21-hour wait for fleeting darshan of the Lord at Tirumala

published on March 26, 2012

TIRUPATI: It’s an arduous 21-hour wait in the queue for a darshan of their favourite Lord which lasts no more than a fraction of a second. Even as the scorching sun beats down on them, pilgrims patiently await their turn for a darshan of Lord Venkateswara at the hill shrine of Tirumala.

As reward for this gruelling exercise, squeezed in like sardines into rows, pilgrims get a darshan of 0.80 milliseconds to 1.5 seconds. That too, amidst a lot of shoving and pushing by temple guards and Srivari volunteers. Those in the know of temple affairs say that three seconds with the Lord inside the sanctum sanctorum can be billed as a ‘satisfactory’ darshan. With an average of 65,000 pilgrims flocking the temple every day (the rush hits a high of 80,000 on Saturdays and Sundays and over 1 lakh during festivals ), the Tirumala Tirupati Devasthanams (TTD) is finding it increasingly difficult to arrange for a proper darshan.

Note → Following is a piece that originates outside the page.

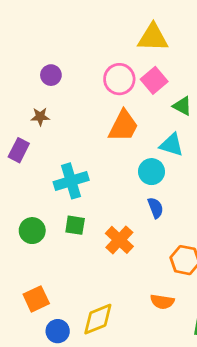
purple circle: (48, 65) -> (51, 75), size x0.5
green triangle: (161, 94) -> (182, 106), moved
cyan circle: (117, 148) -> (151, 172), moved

Lord Venkateswara is the most revered Hindu God today and over the years, the popularity of Tirumala has risen enormously. As the rush of pilgrims kept multiplying, providing a satisfactory darshan and pruning the waiting period has become an onerous task for TTD. In a time motion study done by experts, it was found that 2,000-2,200 pilgrims are barely able to `finish’ the darshan of the Moola Virat (main deity) in one hour when they are pushed around. If temple volunteers exercise restraint, the numbers come down to 1,400-1,600 and further down to 1,000-1,200 if they only holler `move move’ inside the garbha griha.

With Arjitha sevas, naivedyam, shuddi and other rituals taking away 8 hours and VIP pilgrims allowed darshan for 3-4 hours, common pilgrims have only 10-12 hours. “Unless TTD maintains transparency and fairness, there will always be heartburn among pilgrims. What is the point in pushing pilgrims in order to cover up the time reserved for VIPs,” asks PVRK Prasad, former executive officer, TTD. In Maha Laghu darshan (100 feet away from the Lord), the line moves at lightning pace as some 5,000-6,000 pilgrims are accommodated in 60 minutes. “Even a flash of the Lord’s image is difficult as pilgrims are dragged away like players in a kabaddi match,” an insider in the temple reveals.

Utter chaos prevailed in Tirumala on the auspicious Vaikunta Ekadasi on January 5 this year with TTD mandarins issuing over 15,000 VIP passes, leaving thousands of common pilgrims stranded. Many of the pilgrims who reached the Lord’s abode through the footpath routes of Alipiri and Srinivasa Mangapuram had to return though they were issued Divya darshan tickets. The time slot given for darshan was after 60 hours. “I obtained a token on the night of January 4 and was allotted darshan for the afternoon of January 7 That was absurd,” L V Kishore, an IBM executive of Bangalore, recalls.

It was only after mid-1940s that a road was constructed up the hill. Till then, pilgrims used to trek to reach the temple. “In the last decade, the face of Tirumala has changed drastically. Officials in cahoots with agents have unleashed an unholy system. Pilgrims are now at their mercy,” S Parvatha Rao, a retired AP High Court judge, rues.